The audio processing front end and the Snips local control library are the
unique enabling technologies. The local control library package is easy to use
and features both hot word and command detection. These two features can be
used together or separately to customize the user experience.
From the software perspective, the library is efficient and easy to integrate
into any application. It uses less than 100KB of RAM for typical models,
leaving plenty of RAM for the rest of the application. Integrating the library
into an application is easy as well.
After setting up and initializing the library, the application simply feeds an
input audio stream into the Snips library. As the library detects the hot word
or command, it executes callbacks for the user application to handle them.

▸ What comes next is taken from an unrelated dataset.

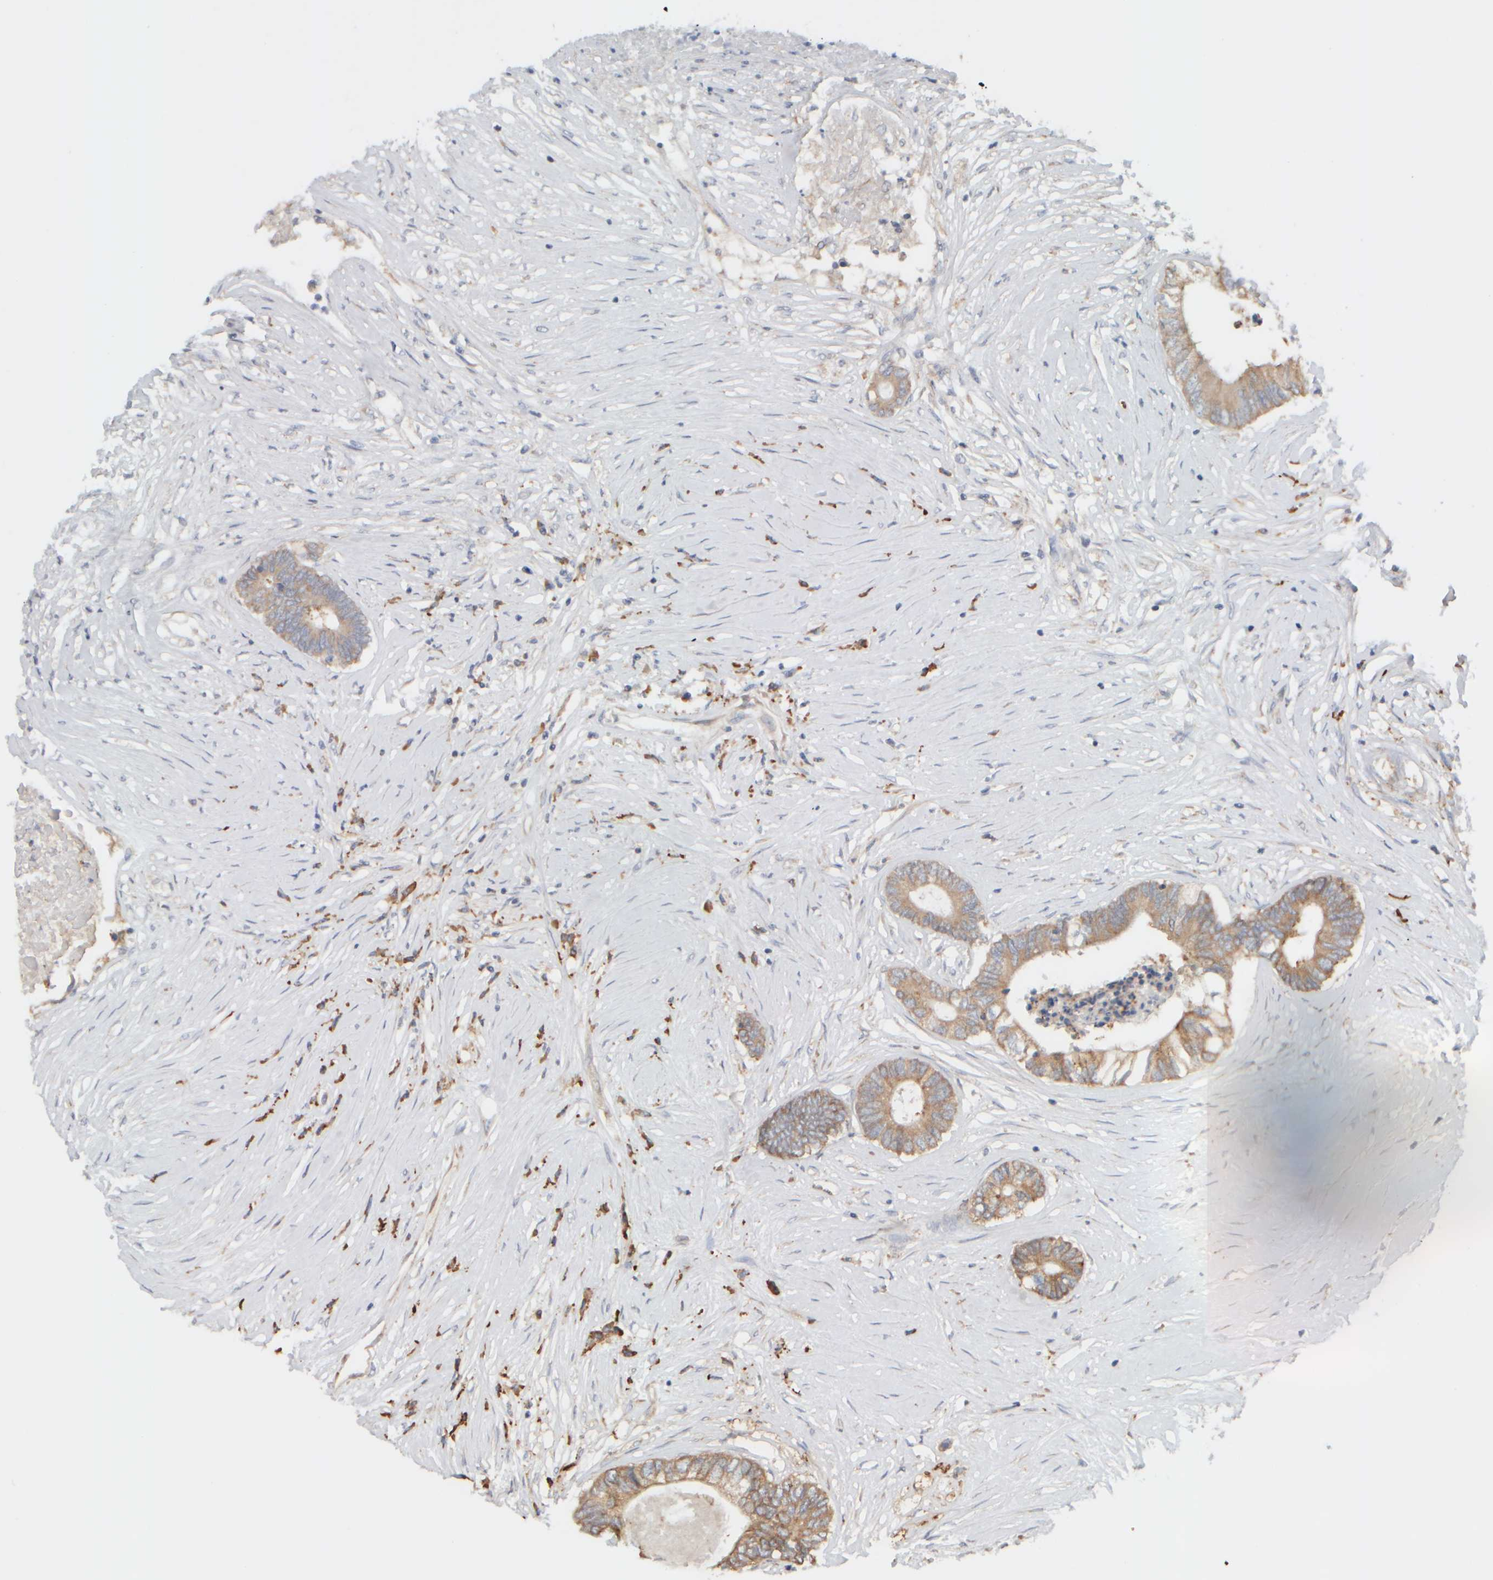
{"staining": {"intensity": "weak", "quantity": ">75%", "location": "cytoplasmic/membranous"}, "tissue": "colorectal cancer", "cell_type": "Tumor cells", "image_type": "cancer", "snomed": [{"axis": "morphology", "description": "Adenocarcinoma, NOS"}, {"axis": "topography", "description": "Rectum"}], "caption": "Tumor cells display low levels of weak cytoplasmic/membranous positivity in about >75% of cells in human colorectal cancer (adenocarcinoma). (brown staining indicates protein expression, while blue staining denotes nuclei).", "gene": "EIF2B3", "patient": {"sex": "male", "age": 63}}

Feeding the library is the audio processing front-end. This component is
responsible for listening to multiple microphones (up to 3 on the voice
solution) to clean up the audio by applying processing such as beam forming
and echo cancellation. The front-end then chooses the best beam and sends the
audio to the library.
Together, NXP and SNIPS are providing a complete, fully tested implementation
of local voice control that can be rapidly integrated into any application.
On the horizon, NXP’s scalable IoT solutions architecture based on i.MX
processors and Snips voice technology can easily be combined with other
leading AI/ML capabilities such as facial recognition, object detection and
anomaly detection to enable a variety of exciting new applications.
Snips and NXP are currently working with select partners on this solution.